Entebbe, Tatsumu, el lago Alberto y la selva. De sobra.
—Oh, no estoy de acuerdo —dijo ella—. Me gustaría quedarme años para verlo todo.
—Puede que te quedes —dije en voz baja para que no me oyera Paul, pero ella mostraba tal entusiasmo que no estaba en condiciones de captar la advertencia.
Pasaban de las once cuando volvimos en el coche al Sabena, cuyo porche aparecía atestado de gente rubia y sonrosada de nuestro equipo británico, que desentonaba en aquel ambiente. Por otra parte, el humor era más bien amargo, en contraste con el optimismo que había presidido nuestra cena. Acababa de llegar el primer equipo de ropa para la selva y, al parecer, los sombreros, todos iguales, pero demasiado grandes y de un fieltro oscuro y fuerte, constituían el principal objeto de discordia. Al cruzar el porche, algunos de los miembros del equipo se los encasquetaron muy enfadados. Parecían personajes de Disney: un grupo de enanos blancos, tocados de enormes hongos marrones.

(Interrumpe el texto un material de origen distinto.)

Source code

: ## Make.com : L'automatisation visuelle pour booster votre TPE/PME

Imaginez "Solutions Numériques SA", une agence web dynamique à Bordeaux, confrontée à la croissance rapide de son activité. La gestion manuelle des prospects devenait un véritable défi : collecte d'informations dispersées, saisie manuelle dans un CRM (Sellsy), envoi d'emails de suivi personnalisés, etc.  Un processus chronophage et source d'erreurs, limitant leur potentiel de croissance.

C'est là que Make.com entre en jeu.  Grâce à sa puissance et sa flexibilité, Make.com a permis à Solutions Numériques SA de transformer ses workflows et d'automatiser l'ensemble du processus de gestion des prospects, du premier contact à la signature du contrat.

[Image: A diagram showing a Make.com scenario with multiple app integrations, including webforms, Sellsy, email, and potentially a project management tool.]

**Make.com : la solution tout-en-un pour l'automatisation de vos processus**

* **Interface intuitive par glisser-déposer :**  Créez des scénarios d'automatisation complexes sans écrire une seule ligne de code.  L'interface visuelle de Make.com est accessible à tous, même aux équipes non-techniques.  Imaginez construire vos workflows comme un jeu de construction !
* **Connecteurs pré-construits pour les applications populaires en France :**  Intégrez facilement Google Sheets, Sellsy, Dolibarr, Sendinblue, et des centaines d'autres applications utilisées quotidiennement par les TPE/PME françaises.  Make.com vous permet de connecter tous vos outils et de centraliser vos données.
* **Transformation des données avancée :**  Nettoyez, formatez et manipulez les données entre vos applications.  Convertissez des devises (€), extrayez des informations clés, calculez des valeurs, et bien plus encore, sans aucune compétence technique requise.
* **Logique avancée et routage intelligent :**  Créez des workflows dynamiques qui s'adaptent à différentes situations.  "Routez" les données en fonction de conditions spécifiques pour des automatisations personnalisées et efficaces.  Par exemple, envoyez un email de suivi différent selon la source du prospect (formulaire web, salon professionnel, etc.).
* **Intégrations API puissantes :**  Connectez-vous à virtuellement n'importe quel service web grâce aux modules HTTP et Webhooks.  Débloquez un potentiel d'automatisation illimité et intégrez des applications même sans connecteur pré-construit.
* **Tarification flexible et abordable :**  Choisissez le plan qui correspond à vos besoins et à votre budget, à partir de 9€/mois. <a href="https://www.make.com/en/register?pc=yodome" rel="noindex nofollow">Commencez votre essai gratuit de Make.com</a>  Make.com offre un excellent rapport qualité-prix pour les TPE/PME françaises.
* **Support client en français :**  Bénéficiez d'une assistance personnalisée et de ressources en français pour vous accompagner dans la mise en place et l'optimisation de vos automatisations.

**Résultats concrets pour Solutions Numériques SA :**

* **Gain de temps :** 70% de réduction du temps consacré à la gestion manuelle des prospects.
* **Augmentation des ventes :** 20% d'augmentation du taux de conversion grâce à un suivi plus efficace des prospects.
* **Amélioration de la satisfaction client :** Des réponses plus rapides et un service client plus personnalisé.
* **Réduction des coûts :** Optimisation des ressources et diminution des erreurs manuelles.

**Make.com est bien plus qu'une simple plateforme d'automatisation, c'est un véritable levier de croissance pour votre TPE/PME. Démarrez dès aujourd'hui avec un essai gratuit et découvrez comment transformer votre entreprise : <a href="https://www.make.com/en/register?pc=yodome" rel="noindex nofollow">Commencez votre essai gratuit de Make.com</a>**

—Se hará algo, chicos —declaré con suficiencia—. No os preocupéis por nada.
—Que sea algo mejor —dijo el encargado del sonido. Yo sabía que las grandes revoluciones suelen estallar siempre por fallos menores.
Comenzaba a llover. Los primeros goterones sobre las ramas de las palmeras se habían convertido en un chaparrón al llegar a la puerta de mi cuarto. Se oyó un trueno y comenzó a diluviar. El agua rebotaba en el porche de cemento, formando repentinos ríos por los caminos.
—Las lluvias —dijo Hodkins—. Se cumple con puntualidad el programa.
—¿Imaginas cómo será en el poblado de Kivu, sin suelos de cemento? —le pregunté.
Hodkins esbozó una sonrisa alegre.
—Wilson estará sentado en el barro, protegiendo el rifle. Los nativos cantarán la canción de la lluvia mientras se oye el rugido de los leopardos. Puede que se le despierten las ganas de volver mañana y todo se arregle solo.
—Puede —respondí, poco convencido. Pensando en Wilson, allí, bajo la lluvia, en medio de una naturaleza salvaje, arreglándoselas de cualquier modo en la choza de los nativos, mientras planeaba la muerte de incontables bestias y daba rienda suelta a su locura, me convencí de que lo último que se le pasaría por la cabeza sería pensar en nosotros. Hollywood era para él cosa sabida, ahora quería poseer África.